Earth Writings Exhibition
Library, Maynooth University
November 20 2019
Seoidín O’Sullivan
artist | arts educator | interdisciplinary researcher
Exhibition Details:
HARD/GRAFT (2017 – 2020)
Artist’s sketches, images, artefacts from workshops of grafting heritage orchard trees, ‘Larceny of apples’ from Kilmainham Prison archives, video.
Towards community orchards and food forests for inner city Dublin, HARD /GRAFT is a collaborative arts project developed through a Citizen Artist Award with Studio 468, Common Ground.
The exhibition is a collection of material making and moments across the project.
The project explores sustainable, just and feminist cities; reproductive labour; care; land access; biodiversity; food access; and common public space. The orchard, once a space of privilege, becomes a hybrid space where the domestic, agricultural, community and critical moment meet.

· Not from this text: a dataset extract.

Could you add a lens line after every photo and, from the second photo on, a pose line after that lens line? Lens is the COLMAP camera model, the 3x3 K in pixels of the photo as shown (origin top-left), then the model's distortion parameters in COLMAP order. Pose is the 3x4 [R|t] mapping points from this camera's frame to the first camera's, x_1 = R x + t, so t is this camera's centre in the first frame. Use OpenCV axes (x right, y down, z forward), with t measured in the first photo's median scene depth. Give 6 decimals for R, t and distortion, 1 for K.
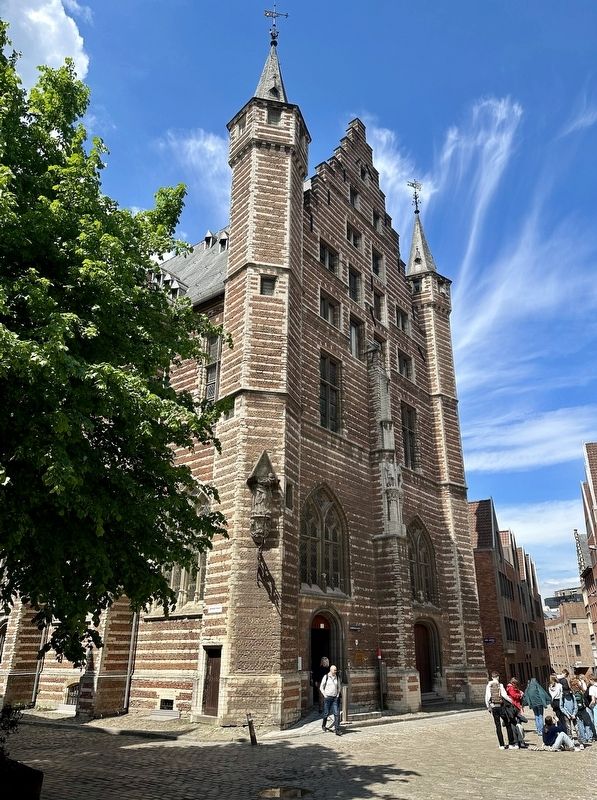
lens RADIAL K [[553.0, 0, 306.4], [0, 553.0, 396.7], [0, 0, 1]] dist [-0.003902, -0.006207]
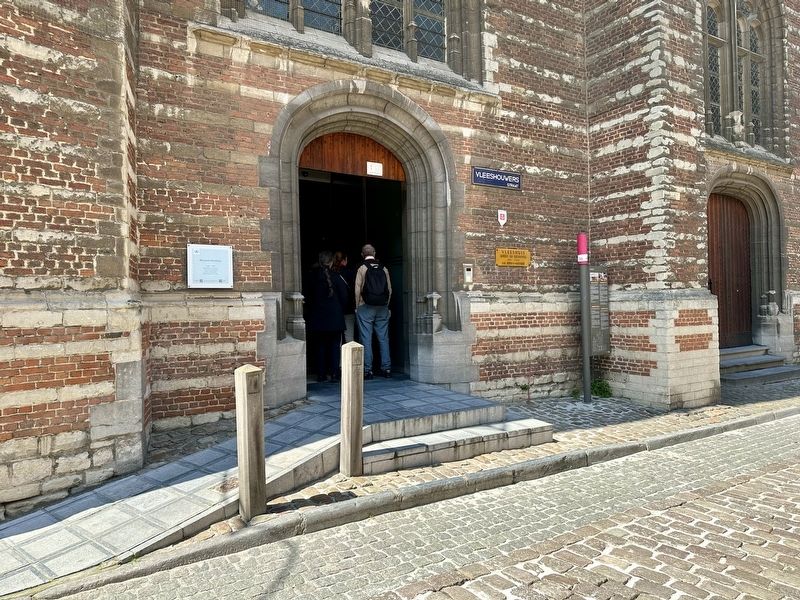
lens RADIAL K [[553.0, 0, 394.5], [0, 553.0, 295.8], [0, 0, 1]] dist [-0.003902, -0.006207]
pose [[0.936940, -0.025077, -0.348590, 0.139013], [0.166112, 0.909511, 0.381046, 0.341571], [0.307491, -0.414922, 0.856323, 0.661556]]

HARD /GRAFT begins with fruit tree grafting. The Graft is the tree’s rhizome. By cutting branches (scion) we quite quickly graft and reproduce many trees.
Working with community groups and residents in St Andrews community centre, we collectively grafted 80 heritage apple trees from UCD Lamb-Clarke Collection towards that are now housed in a tree nursery in Richmond Barracks and will be planted across orchard sites in the coming weeks. By collectively grafting, planting and meeting, we create solidarity and alliance.
Artist’s Biography
Seoidín O’Sullivan is an artist, arts educator, and interdisciplinary researcher. Her projects are collaborative and focus on people joining together in action to protect and develop an aspect of their local commons.
She has a Masters in Fine Art Media from NCAD and is Art Lecturer in DCU’s department of Education.
Last year she was awarded the Next Generation Arts Council Bursary and in 2017 the Chicago Hyde Park Residency Award with IMMA and CREATE.Her art projects are collaborative and focus on people joining together in action to protect and develop an aspect of their local commons.